The director of the African Department of the International Monetary Fund (IMF) said that discussion of the financing programme for Mozambique would resume in the coming weeks, while stressing that any debt must be sustainable.
“Prior to the outbreak of the pandemic, we were actually in discussion on the medium term program that the government had requested to be able to support the country, but those discussions were likely to take, you know, a few months. So when the pandemic hit, what we have done is to switch to our rapid disbursing facility, rapid credit facility,” Abebe Aemro Selassie replied when asked about the status of the latest discussions.

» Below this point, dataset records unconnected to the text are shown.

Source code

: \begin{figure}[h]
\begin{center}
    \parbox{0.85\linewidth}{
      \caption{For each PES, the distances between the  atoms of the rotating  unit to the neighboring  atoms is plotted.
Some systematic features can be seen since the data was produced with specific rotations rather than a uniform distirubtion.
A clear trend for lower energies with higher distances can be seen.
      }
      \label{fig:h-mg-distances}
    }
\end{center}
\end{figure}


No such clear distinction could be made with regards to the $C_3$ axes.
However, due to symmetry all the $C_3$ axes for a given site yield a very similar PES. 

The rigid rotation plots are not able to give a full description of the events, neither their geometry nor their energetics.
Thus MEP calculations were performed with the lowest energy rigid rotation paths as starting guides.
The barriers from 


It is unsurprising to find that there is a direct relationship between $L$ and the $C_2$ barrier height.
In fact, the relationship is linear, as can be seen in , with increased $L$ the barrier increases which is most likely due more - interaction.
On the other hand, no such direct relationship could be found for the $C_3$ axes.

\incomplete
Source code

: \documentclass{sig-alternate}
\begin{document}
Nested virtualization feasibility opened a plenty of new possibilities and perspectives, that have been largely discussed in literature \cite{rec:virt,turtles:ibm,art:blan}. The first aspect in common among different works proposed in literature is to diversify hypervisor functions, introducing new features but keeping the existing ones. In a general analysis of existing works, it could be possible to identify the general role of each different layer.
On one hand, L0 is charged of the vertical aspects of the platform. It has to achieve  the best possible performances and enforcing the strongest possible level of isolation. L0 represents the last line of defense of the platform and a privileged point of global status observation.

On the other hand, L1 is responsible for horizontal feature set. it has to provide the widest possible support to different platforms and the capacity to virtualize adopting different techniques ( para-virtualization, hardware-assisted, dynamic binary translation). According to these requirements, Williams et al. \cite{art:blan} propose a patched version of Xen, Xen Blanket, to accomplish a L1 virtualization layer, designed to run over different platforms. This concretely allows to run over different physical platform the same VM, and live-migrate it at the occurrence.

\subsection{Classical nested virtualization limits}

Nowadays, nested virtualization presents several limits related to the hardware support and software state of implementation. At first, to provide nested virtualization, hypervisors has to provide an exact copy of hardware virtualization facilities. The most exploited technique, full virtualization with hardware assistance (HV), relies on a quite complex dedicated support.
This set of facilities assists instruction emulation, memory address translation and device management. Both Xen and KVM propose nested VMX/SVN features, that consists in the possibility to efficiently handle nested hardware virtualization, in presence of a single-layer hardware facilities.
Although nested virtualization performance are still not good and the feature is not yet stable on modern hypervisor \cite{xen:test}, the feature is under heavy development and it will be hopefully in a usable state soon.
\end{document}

At a virtual press conference in Washington on Tuesday about the report on the Regional Economic Outlook for Sub-Saharan Africa, Selassie explained that the IMF and Mozambique were “holding discussions under that [rapid credit facility], and and will be publishing the outcome of our discussion projections in the next couple of weeks”, once the Fund had processed the Mozambican government’s request. But he warned that “before proceeding with lending to Mozambique, we have to ascertain that debt is sustainable”.
According to Fund forecasts released yesterday, Mozambique’s public debt is expected to increase from 109% of GDP in 2019 to 125.4% this year, decreasing slightly to 124.9% in 2021.
At the press conference, Selassie pointed out that the IMF had US$11.5 billion available to help the 32 countries that have already applied for aid, and that around US$300 million of this would be used to offset payments falling due on Fund loans this year.
Asked why he was advocating a forgiveness of official bilateral debt but not commercial loans or sovereign debt issues made in international markets, Selassie said that the analysis “has to be done on a case-by-case basis”, and underlined that the support of the international community was essential.
“Even before the pandemic, the region’s economies already had very high levels of debt, and the effect of the measures against COVID-19 will cause debt to increase in many countries. Hence the need to be very proactive,” Selassie said, adding that any debt relief that official bilateral creditors could provide would give would give countries more room to deal with difficulties.
While not responding directly to questions as to why the Fund was advocating debt relief by official creditors and not by investors in sovereign debt securities or commercial loan creditors, Selassie said that any assistance was nonetheless welcome.
“We’re very happy that this is being taken on by the G20 and discussions are underway, and happier still that private sector creditors are also considering relief to the countries most impacted, because I cannot stress enough how exceptional these times are,” he concluded.